The political leadership never demonstrated its sincerity to the constitution writing process and its implementation. As a result, we are in a situation of constitutionlessness now. We have now Interim Constitution that was written for the limited period. However, it is not being implemented for the right purpose. It has been wrongly interpreted. This has led to the unconstitutional appointments in the public posts. There are lacking the bases to examine the constitutionality of any issues. If there are any bases, they are only two of them. Firstly, we have to accept words or acts of office-bearers of the constitutional bodies as constitutional just because they are in the position of responsibility. Or each of them considers constitutional what they think or say. Except for these, all the constitutional grounds have been destroyed.

Problem requirements = According to the passage on the constitution, what has the wrong interpretation of the Interim Constitution led to?

Stored entries =
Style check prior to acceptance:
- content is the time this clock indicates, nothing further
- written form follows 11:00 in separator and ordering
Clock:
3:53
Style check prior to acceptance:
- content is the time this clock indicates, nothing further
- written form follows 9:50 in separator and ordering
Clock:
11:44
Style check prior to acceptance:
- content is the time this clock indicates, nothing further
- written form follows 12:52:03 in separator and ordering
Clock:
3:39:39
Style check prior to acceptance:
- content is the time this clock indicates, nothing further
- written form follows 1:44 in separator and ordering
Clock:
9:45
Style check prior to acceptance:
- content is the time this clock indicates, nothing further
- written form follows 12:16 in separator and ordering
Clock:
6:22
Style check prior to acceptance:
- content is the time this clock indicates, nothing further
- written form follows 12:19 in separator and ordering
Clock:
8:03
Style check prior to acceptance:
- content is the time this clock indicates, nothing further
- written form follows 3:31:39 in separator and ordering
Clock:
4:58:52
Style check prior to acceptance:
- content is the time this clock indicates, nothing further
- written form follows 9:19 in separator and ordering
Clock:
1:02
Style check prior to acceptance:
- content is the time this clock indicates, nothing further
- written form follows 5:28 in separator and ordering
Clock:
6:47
* * *
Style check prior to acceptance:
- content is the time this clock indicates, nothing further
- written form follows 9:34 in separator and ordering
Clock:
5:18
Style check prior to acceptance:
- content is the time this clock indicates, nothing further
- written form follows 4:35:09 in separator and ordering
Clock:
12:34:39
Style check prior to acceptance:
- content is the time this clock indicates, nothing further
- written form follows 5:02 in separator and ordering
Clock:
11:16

Worked solution = It has led to unconstitutional appointments in the public posts.